The Army was slow at recognizing the true power projection of the Zeppelin. In the beginning of the war, Army’s airships were use more as a low-level platform supporting the infantry crossing into Holland and Belgium. Because of its relative low operational range, British and French troops deployed in the Belgium frontier were able to shoot them down with some ease. In the first five weeks of the conflict, the German army lost 3 dirigibles. Before August ended, one more airship was lost at the Battle of Tannenberg in the eastern front. That left just 4 (3 army, 1 navy) units, including one Schutte-Lanz, available for operations.
That number (4) began to increase steadily after August ended. The Navy was the first to augment its fleet two-fold. On September 1st, the service received the first of the M-class of dirigibles, the L.4. Next January, the L.10 joined the ranks. Not to be outdone on September 3rd, the army placed an order for the newer Zeppelin P-class ship. With a hull of 531 feet, a gas capacity of 1,126,00 cubic feet and the addition of a fourth engine which gave it a top operational speed of 62 mph, the P version was the most advance airship in the world. Twenty two (22) Ps were purchased.

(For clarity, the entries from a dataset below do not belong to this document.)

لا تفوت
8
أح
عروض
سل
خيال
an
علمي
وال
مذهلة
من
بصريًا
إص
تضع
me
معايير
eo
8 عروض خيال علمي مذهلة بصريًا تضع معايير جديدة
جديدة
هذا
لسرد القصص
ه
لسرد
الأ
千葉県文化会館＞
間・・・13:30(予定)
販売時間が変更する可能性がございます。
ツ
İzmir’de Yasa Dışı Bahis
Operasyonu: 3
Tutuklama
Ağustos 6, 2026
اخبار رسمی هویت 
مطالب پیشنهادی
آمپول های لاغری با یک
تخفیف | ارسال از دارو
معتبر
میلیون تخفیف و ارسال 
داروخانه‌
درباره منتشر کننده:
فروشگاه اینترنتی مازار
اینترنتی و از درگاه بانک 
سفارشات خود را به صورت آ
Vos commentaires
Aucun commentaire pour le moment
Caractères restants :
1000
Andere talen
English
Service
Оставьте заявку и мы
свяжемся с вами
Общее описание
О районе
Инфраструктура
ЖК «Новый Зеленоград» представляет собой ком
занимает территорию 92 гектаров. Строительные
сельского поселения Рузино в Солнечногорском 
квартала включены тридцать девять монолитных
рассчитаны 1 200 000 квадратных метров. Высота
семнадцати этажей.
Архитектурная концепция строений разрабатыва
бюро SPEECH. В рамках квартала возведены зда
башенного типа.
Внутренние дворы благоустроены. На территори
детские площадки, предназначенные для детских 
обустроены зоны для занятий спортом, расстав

The first to be delivered was the LZ.38, which officially became operational on April 3rd 1915. The rest of the units were incorporated to the service between May and July.
With an increase fleet housing them became a top priority. Since early 1913, the navy and army began selecting locations where to build the huge sheds needed to service the airships. Places such as Nordholz and Cuxhaven, both located in northern Germany, were the first airship bases in Europe. Each of these locations was fitted to house four dirigibles. Other bases included Tondern, Hamburg, Duren and Wittmundhaven. Later on the war Namur (Belgium) and The Hague (Holland) were incorporated. The army bases were located at Düsseldorf and Spich (Germany). After August and following the invasion of the Lower Countries, the German army erected several strategically located facilities. Belgium became the center of operations for the army’s fleet. No less than five (Maubeuge, Eterbeek, Berchem Ste. Agathe, Gontrode and Evere) bases were developed with the sole purposes of attacking Britain.
With ships and bases ready to go, the process now shifted to the strategists inside Germany. With most of the airship commanders urging their superiors to unleash their platforms and bomb England, Germany Kaiser Wilhelm and his advisors, wanting to slip the Western Allies, decided to hold-off the decision until the following summer. Unfortunately for the Kaiser, events on the ground forced his hand.
Lead by the First Lord of the Admiralty, Winston Churchill, the British struck first hitting several of the newly constructed sheds. On October 8th, the Royal Naval Air Service (RNAS) bombed the army complex at Düsseldorf destroying Z.IX. On the 21st of November, the RNAS attacked the main Zeppelin factory at Friedrichshafen causing server damage to the facility’s production line. A month later, on a clear Christmas Eve afternoon, the British attempted their most daring raid up to date. The target was the newly built Nordholz sheds. Although the attack failed to hit any structure, the German navy was very concern that if these types of attacks continued, England would eventually be able to destroy their nascent airship fleet before it could mount an offensive operation. Similar concerns were ushered by army officials. The pressure on the Kaiser was too much to bear and on January 15th 1915 he finally gave the go-ahead to bomb much of England. London would be spare for at leats s few more months as the Kaiser restricted attacks on the British capital.